■ SUPPLIED MATERIAL

BEGIN

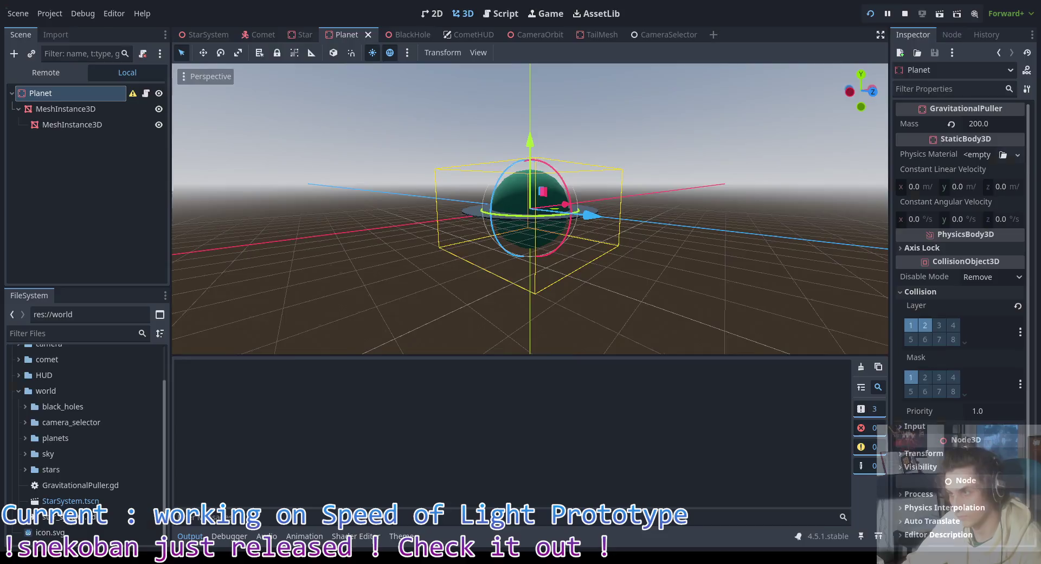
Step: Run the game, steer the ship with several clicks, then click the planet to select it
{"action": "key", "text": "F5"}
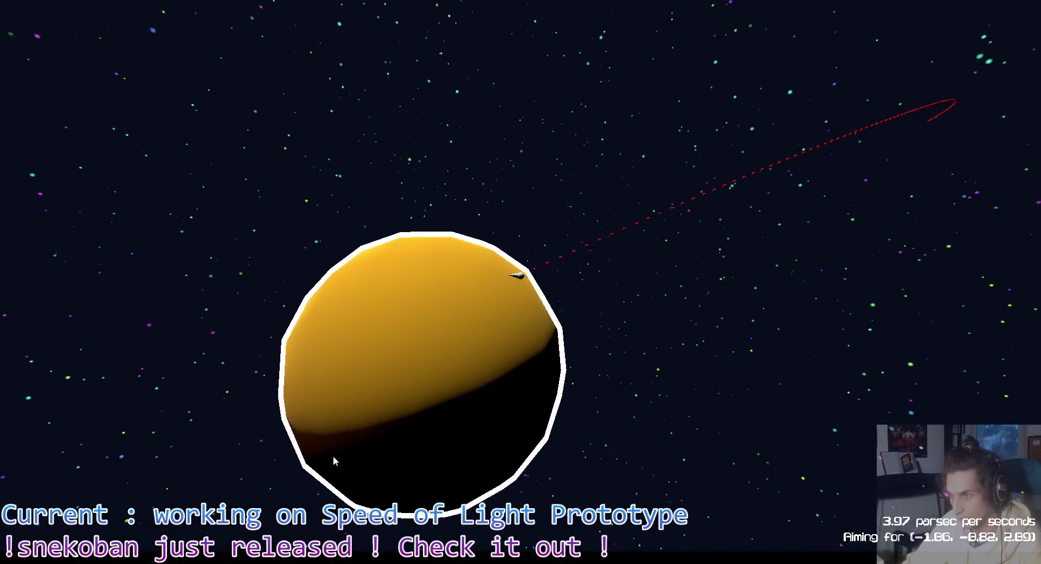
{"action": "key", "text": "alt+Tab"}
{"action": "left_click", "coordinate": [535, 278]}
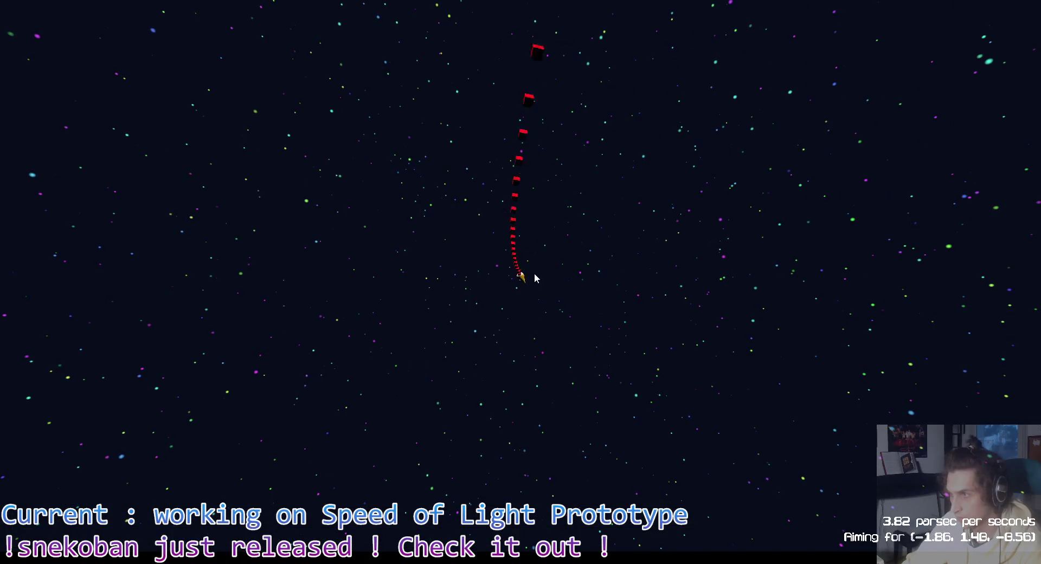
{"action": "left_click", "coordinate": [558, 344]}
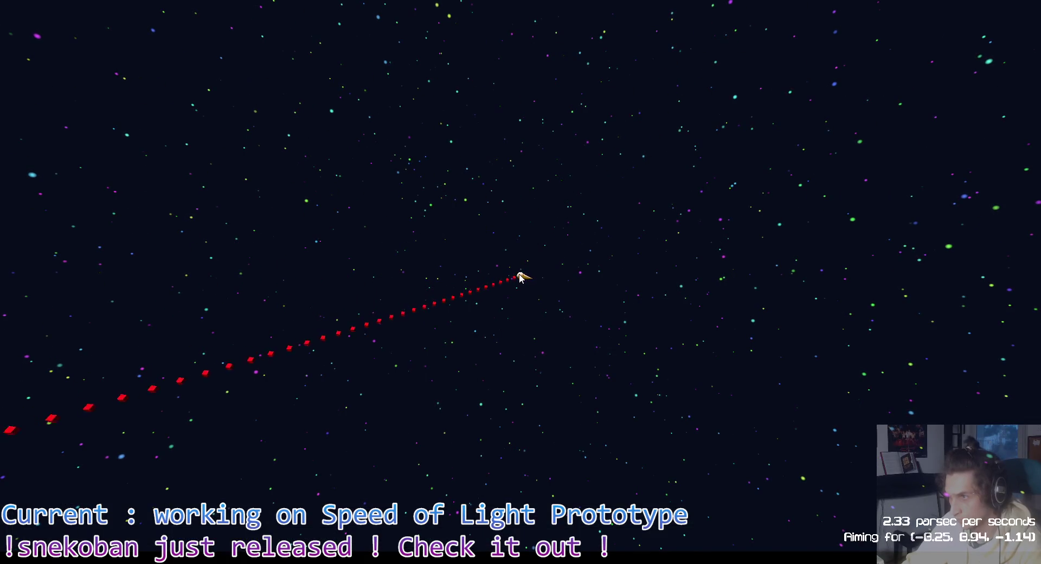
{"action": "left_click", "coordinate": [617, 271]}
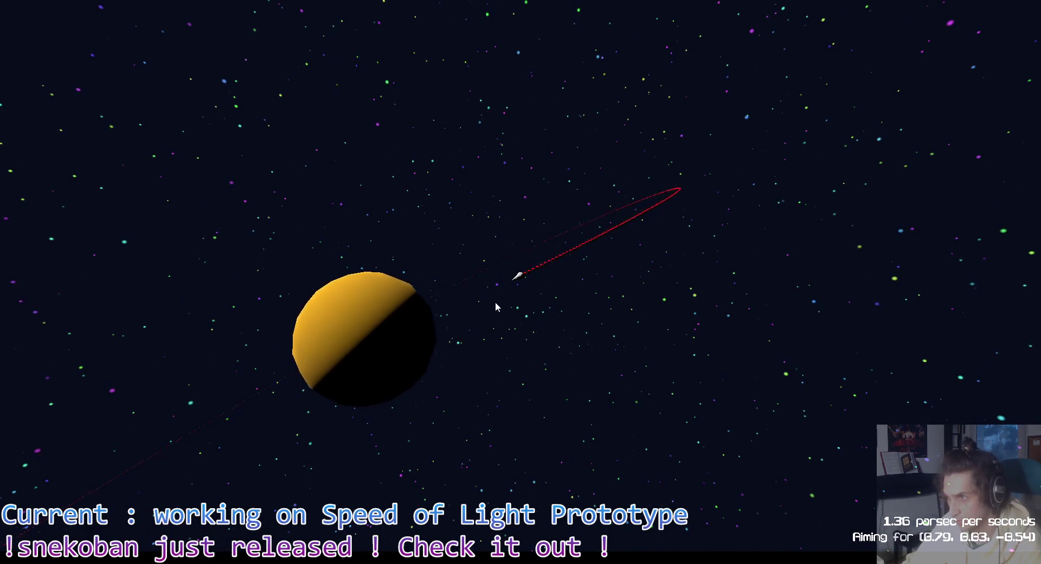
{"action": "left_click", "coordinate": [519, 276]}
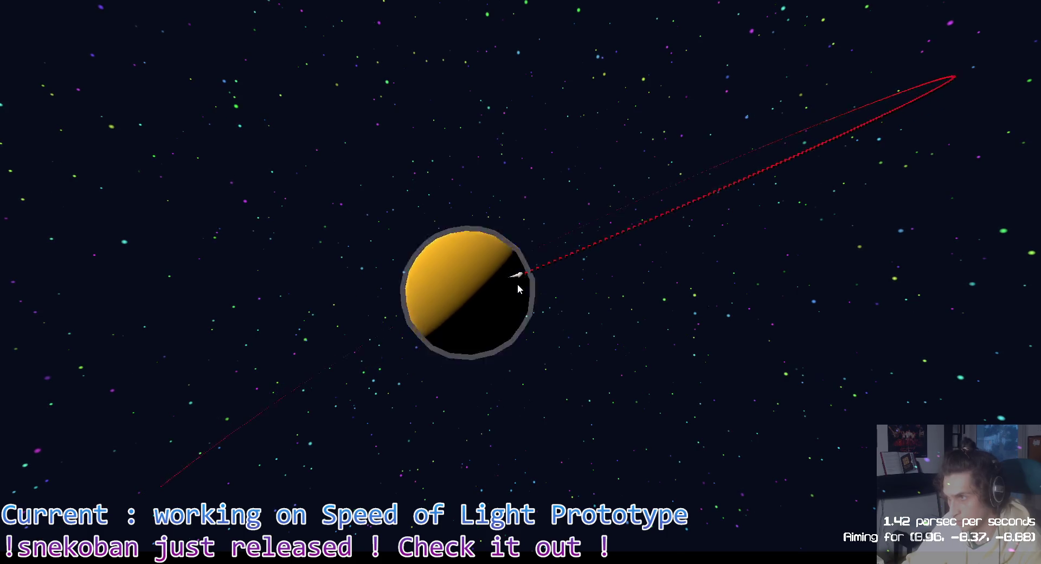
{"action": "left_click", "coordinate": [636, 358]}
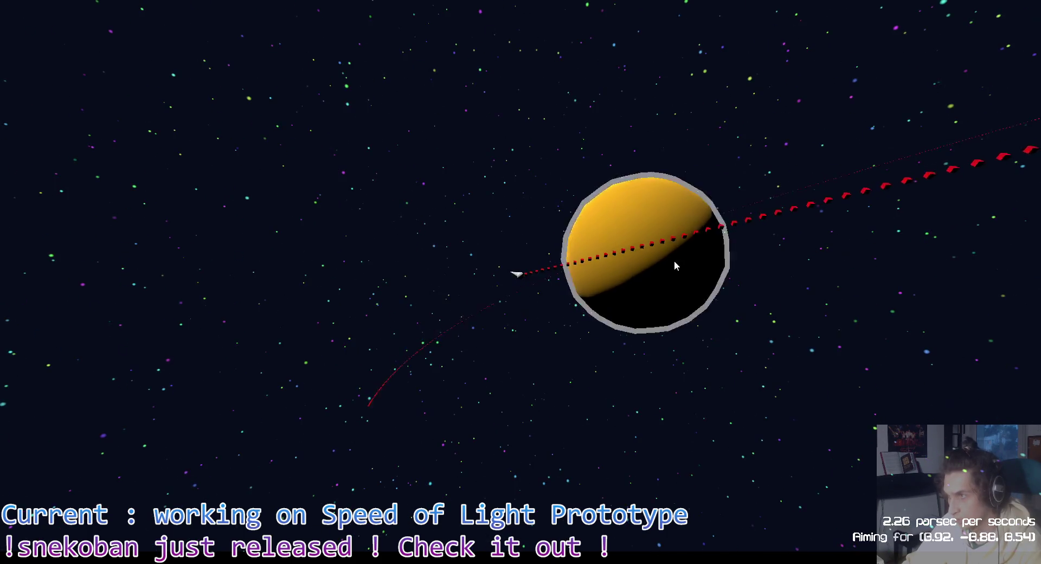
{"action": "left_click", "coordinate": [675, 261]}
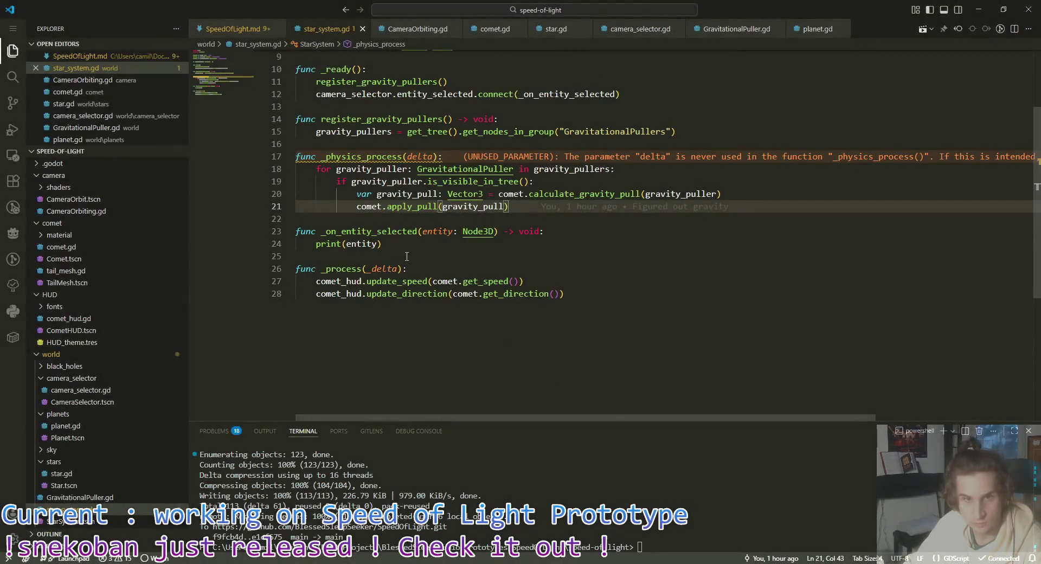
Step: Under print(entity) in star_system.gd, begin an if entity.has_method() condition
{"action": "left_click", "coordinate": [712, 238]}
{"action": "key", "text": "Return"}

END

■ EXERCISE DESCRIPTION
Which lines in the material contain the word "coordinate"? Pull each of them out.

■ SOLUTION BELOW
{"action": "left_click", "coordinate": [535, 278]}
{"action": "left_click", "coordinate": [558, 344]}
{"action": "left_click", "coordinate": [617, 271]}
{"action": "left_click", "coordinate": [519, 276]}
{"action": "left_click", "coordinate": [636, 358]}
{"action": "left_click", "coordinate": [675, 261]}
{"action": "left_click", "coordinate": [712, 238]}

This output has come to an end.